SUPPLIED PASSAGE:

Delays hit rules on VOC emissions from petrol distribution

A final agreement on an EC Directive which will reduce emissions of volatile organic compounds (VOCs) from the petrol distribution chain seems certain to be delayed until at least the autumn. The text was agreed by Environment Ministers last summer, but the European Parliament is holding out for changes which look set to force it into a new conciliation procedure established under the Maastricht Treaty.

The so-called "Stage I" Directive will require the introduction of controls to limit VOC emissions from petrol storage terminals and distribution operations, including unloading at service stations. The controls are to be phased in over a ten-year period after the Directive is adopted, with smaller facilities being given longest to comply (ENDS Report 220, p 31 ).

The text was agreed by Environment Ministers last June, and a formal "common position" adopted in October. The next step was a second reading in the European Parliament - and in March Parliament voted through several amendments which will further delay the Directive's final adoption.

The key changes demanded by Parliament are:

  • The text agreed by Ministers provides that ships should be excluded from the Directive's scope until rules on VOC abatement systems for ships, enabling emissions during loading and unloading operations to be reduced, have been agreed by the International Maritime Organization. However, Parliament is insisting that the EC should take unilateral action if IMO rules have not been adopted by the end of 1996.

  • The common position exempts rail tankers from a requirement that mobile containers should be able to retain vapours returned during petrol unloading operations, on the grounds that this would involve costs disproportionate to the environmental benefits. However, Parliament wants the exemption deleted.

  • Parliament also wants to delete a derogation granted at the insistence of the UK and Eire. In both countries, the only legal means of measuring petrol levels in road tankers is by dipsticks, and the derogation provides that any VOC emissions from this process can be disregarded for existing tankers, with new tankers having to comply four years after the Directive enters into force.

    Under the revised legislative procedures laid down by the Maastricht Treaty, Ministers will now have to accept or reject as a package these and other amendments sought by Parliament. They are likely to consider them in June and if, as expected, the amendments are rejected, the proposal will go into a new conciliation procedure established by the Treaty. This provides for disagreements to be thrashed out by the Parliament and Council in direct negotiations. A conciliation committee is unlikely to meet until September at the earliest.

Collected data
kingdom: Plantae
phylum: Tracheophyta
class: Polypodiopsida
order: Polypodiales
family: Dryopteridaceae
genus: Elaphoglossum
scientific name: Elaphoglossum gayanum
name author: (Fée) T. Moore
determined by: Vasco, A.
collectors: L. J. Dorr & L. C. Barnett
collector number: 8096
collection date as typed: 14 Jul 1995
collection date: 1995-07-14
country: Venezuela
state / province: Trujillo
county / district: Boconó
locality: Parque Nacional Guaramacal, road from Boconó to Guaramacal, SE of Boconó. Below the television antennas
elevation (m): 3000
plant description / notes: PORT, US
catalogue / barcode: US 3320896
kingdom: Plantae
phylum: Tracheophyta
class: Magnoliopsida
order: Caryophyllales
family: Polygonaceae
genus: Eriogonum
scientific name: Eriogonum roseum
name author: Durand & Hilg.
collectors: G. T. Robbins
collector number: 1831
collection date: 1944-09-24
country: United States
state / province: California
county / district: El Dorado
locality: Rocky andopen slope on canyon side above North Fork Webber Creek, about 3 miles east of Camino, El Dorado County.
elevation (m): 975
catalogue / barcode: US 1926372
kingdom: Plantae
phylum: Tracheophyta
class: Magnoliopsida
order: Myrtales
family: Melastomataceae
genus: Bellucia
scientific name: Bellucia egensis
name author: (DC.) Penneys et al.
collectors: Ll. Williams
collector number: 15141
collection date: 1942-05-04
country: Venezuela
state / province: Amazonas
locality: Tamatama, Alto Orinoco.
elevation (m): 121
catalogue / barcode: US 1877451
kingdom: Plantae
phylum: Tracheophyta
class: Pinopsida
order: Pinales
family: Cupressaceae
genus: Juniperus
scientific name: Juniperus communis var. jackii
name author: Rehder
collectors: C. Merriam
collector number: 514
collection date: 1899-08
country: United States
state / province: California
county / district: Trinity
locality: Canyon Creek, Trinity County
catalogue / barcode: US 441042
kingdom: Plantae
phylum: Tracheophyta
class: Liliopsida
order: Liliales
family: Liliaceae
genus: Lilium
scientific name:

BRIEF 1: Retype the stretch of the article on VOC emissions from petrol distribution from "A final agreement" through "220, p 31 ).".
BRIEF 2:
Answer these from the article on VOC emissions from petrol distribution:
(a) Over how many years are the controls to be phased in after the Directive is adopted?
(b) In which month did the European Parliament vote through its amendments?
(c) Which treaty established the new conciliation procedure?
BRIEF 3: Write the next part of the article on VOC emissions from petrol distribution, starting after its last sentence.

RESPONSE BOX 1:
A final agreement on an EC Directive which will reduce emissions of volatile organic compounds (VOCs) from the petrol distribution chain seems certain to be delayed until at least the autumn. The text was agreed by Environment Ministers last summer, but the European Parliament is holding out for changes which look set to force it into a new conciliation procedure established under the Maastricht Treaty.

The so-called "Stage I" Directive will require the introduction of controls to limit VOC emissions from petrol storage terminals and distribution operations, including unloading at service stations. The controls are to be phased in over a ten-year period after the Directive is adopted, with smaller facilities being given longest to comply (ENDS Report 220, p 31 ).

RESPONSE BOX 2:
(a) Ten years.
(b) March.
(c) The Maastricht Treaty.

RESPONSE BOX 3:
    Meanwhile, delays are also continuing to dog the so-called Stage II legislation. This will deal with VOC emissions during vehicle fuelling.

    A discussion paper on Stage II drafted by the European Commission almost two years ago proposed the phasing in of vapour recovery equipment at petrol stations, coupled with the introduction of standardised filler nozzles and vehicle fuel tank necks to minimise VOC leaks, over a period of 3-10 years (ENDS Report 216, pp 37-38 ).

    The proposal has provoked a heated dispute between the oil and car manufacturing industries in the EC, as it has done for many years in the USA. The oil industry maintains that vapours emitted during vehicle fuelling can be captured far more cost-effectively by installaing large carbon canisters on cars, at a cost of no more than about £50. Its view has recently prevailed in the USA, and the industry's lobbying of the European Commission appears to have caused the delay in the publication of a formal Stage II proposal.

    The Commission is understood to have promised - not for the first time - that the proposal will be issued within weeks. Germany, which takes over the EC Presidency in July, is likely to make the legislation one of its priorities.

    The delays to both Directives are likely to be causing some official concern in the UK, which is committed to reducing its VOC emissions by 30% between 1988 and 1999 under a pan-European protocol. In a VOC strategy paper issued last autumn, the Government acknowledged that the UK is only just likely to meet the target, and that "any major delays could put the target reduction at risk" (ENDS Report 226, p 35 ).